PHILADELPHIA — The Heat’s winning streak didn’t last long.
The 76ers defeated the Heat 101-94 on Monday night at the Wells Fargo Center to snap Miami’s two-game winning streak. The Heat are now 4-9 this season.
Despite a career night for Whiteside, Miami’s offense struggled. The Heat shot 38.6 percent from the field to lose to the struggling 76ers (4-10).
“We didn’t shoot the ball well,” Heat point guard Goran Dragic said. “We had only one player who was really dominating — Whiteside. We need more. We got the good looks, but we couldn’t connect.”
The game was tied 91-91 with 3:38 remaining in the contest. But Philadelphia closed the game on a 10-3 run to earn the victory.
Here are our five takeaways from the game …
1. Hassan Whiteside is proving his worth: The Heat’s center has been the team’s most consistent player this season. That wasn’t the case the past two seasons. Center Hassan Whiteside finished Monday’s game with a career-high 32 points to go with 13 rebounds and two blocks. It marked his 12th double-double in 13 games this season. The NBA’s leading rebounder has finished with 15 or more rebounds in eight games. If Whiteside can sustain this level of consistency, it’s going to be hard to argue against the Heat’s decision to give him a max contract this past summer.
The only issue with Whiteside’s performance Monday was foul trouble. He picked up his fifth foul with 3:24 remaining in the game and Erik Spoelstra decided to substitute him out for Udonis Haslem, and the 76ers went on a 5-0 run in the 57 seconds Whiteside was on the bench.
“It’s very tough,” Whiteside said about being taken out late in the game. “Guys take pride in defense. You slide your feet and then they’re blowing the whistle, so it’s tough at times. But I’m not going to foul out, so I don’t know why I came out. I don’t really know what to say about that.”
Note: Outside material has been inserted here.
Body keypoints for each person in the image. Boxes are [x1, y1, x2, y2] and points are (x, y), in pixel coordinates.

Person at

2. Offense still an issue: After the Heat scored 114 points on 50.6 percent shooting against the Wizards on Saturday, Miami’s offense came back down to earth in Philadelphia. Miami scored 94 points on 38.6 percent shooting and made 7-of-31 shots from three-point range. Outside of Whiteside’s dominant performance, the rest of the Heat shot 30.4 percent from the field. Miami entered with the fourth-worst offensive rating in the NBA, scoring 97.9 points per 100 possessions. Offense is clearly still a work in progress for the Heat.
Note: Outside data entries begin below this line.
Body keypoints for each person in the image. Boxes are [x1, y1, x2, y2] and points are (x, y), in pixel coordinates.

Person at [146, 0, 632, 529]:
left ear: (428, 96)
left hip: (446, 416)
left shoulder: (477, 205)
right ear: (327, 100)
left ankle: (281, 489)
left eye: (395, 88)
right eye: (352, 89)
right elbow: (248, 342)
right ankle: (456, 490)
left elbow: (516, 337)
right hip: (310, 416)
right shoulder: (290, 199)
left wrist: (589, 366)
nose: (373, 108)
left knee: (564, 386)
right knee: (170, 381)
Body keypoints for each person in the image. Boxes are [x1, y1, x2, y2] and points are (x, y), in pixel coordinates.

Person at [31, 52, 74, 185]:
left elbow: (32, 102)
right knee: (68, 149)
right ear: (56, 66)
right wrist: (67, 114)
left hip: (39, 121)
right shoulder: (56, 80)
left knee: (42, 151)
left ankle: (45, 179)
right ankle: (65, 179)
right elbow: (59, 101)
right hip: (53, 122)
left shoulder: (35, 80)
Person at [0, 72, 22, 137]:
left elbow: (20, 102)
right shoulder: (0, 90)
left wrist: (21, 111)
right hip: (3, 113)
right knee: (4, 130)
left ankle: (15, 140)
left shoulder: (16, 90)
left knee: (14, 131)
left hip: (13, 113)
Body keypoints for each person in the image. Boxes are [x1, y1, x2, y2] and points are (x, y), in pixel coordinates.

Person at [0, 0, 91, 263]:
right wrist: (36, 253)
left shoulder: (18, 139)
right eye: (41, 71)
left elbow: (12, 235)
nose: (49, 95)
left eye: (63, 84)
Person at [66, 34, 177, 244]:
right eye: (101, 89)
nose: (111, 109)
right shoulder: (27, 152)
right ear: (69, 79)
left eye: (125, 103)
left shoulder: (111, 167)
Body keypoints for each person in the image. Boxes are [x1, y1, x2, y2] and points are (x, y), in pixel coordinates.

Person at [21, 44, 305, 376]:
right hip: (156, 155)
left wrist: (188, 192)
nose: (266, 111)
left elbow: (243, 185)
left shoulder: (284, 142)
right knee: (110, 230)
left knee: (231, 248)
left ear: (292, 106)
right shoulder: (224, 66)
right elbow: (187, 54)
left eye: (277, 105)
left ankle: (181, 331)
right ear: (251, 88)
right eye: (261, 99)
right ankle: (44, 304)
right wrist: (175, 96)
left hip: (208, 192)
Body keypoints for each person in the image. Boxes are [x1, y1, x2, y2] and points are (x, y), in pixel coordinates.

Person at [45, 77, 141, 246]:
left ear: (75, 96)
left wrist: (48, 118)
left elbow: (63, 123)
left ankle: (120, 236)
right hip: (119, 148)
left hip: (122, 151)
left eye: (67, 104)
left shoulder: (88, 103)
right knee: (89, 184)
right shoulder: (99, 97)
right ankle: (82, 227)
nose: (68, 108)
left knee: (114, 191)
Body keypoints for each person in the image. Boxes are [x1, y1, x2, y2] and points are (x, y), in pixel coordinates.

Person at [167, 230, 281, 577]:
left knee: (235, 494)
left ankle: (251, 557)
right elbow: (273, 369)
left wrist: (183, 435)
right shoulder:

“If we’re shooting under 40 percent, it has to be one of our defensive games that we’re capable of,” coach Erik Spoelstra said. “And them shooting almost 50 percent, it’s going to be tough for us to win under those circumstances.”
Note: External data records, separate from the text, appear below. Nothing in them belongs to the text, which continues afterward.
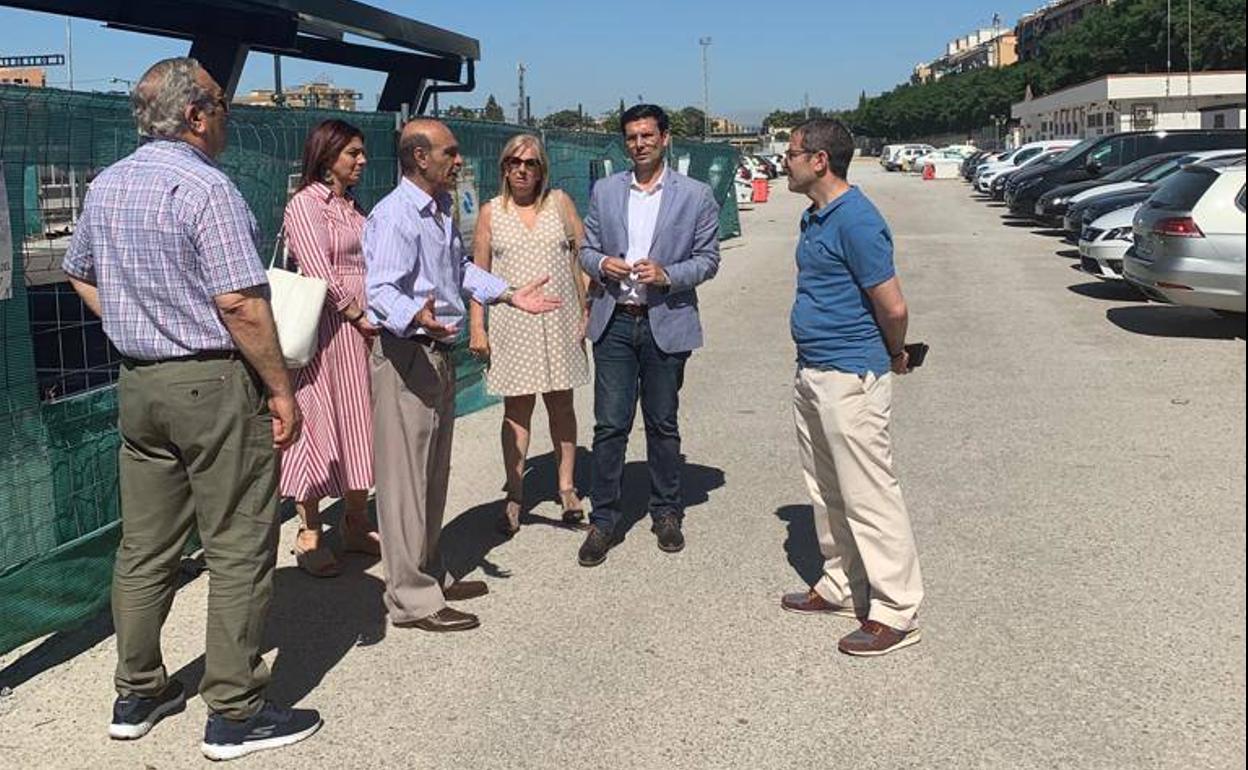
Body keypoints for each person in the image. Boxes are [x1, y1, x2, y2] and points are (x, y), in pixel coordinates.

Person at [61, 57, 322, 760]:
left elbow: (78, 270)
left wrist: (131, 315)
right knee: (238, 543)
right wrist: (280, 387)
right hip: (211, 382)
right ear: (198, 113)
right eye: (223, 102)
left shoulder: (109, 184)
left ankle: (137, 690)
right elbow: (239, 302)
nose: (228, 113)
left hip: (139, 383)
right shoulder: (208, 188)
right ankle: (234, 711)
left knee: (145, 546)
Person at [364, 118, 561, 633]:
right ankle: (411, 599)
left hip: (437, 354)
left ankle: (429, 573)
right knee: (404, 480)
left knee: (432, 474)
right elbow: (380, 291)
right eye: (449, 152)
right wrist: (415, 315)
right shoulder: (396, 216)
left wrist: (509, 293)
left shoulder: (441, 209)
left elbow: (457, 272)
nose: (458, 160)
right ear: (418, 158)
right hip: (407, 354)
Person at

3. Heat need an aggressive Goran Dragic: The Heat’s offense looks different when point guard Goran Dragic is in attack mode. Entering Monday’s game, Dragic was averaging 14.3 shots per game in wins this season — about two more shots than he’s taken in losses. He’s also averaging 5.8 free-throw attempts in wins this season — about three more free throws than he’s shot in losses. That’s not a coincidence. Miami is a better offensive team when Dragic is aggressive. But Dragic was quiet in Monday’s loss with 10 points on 13 shots.
4. Free-throw shooting continues to be a concern: This continues to be one of Miami’s biggest weaknesses. The Heat entered Monday’s game as the worst free-throw shooting team in the NBA. And the struggles continued Monday in Philadelphia with Miami making 19-of-28 free throws. The Heat are now shooting 65.8 percent from the free-throw line this season. That’s a big drop off from last season when Miami made 74.5 percent of its free throws. Erik Spoelstra has been trying to downplay the issue, saying it’s something that can be corrected. But for a team that’s been outscored by 0.9 points per game this season, missed free throws can be painful.
5. Justise Winslow might be best power forward on roster: Erik Spoelstra has given Luke Babbitt and Derrick Williams a chance to start a stretch of games this season, and neither has proven they deserve the job yet. And James Johnson is not really an option to start games right now, as Spoelstra likes his energy off the bench. That means forward Justise Winslow could end up as the Heat’s starting power forward when he returns from a sprained left wrist. Winslow is averaging 11.6 points on 33.1 percent shooting to go with 4.7 rebounds and 3.9 assists this season. But the hope is that the lefty will shoot better when his left wrist is healed. If Winslow starts at power forward, it will also allow Josh Richardson to start at small forward.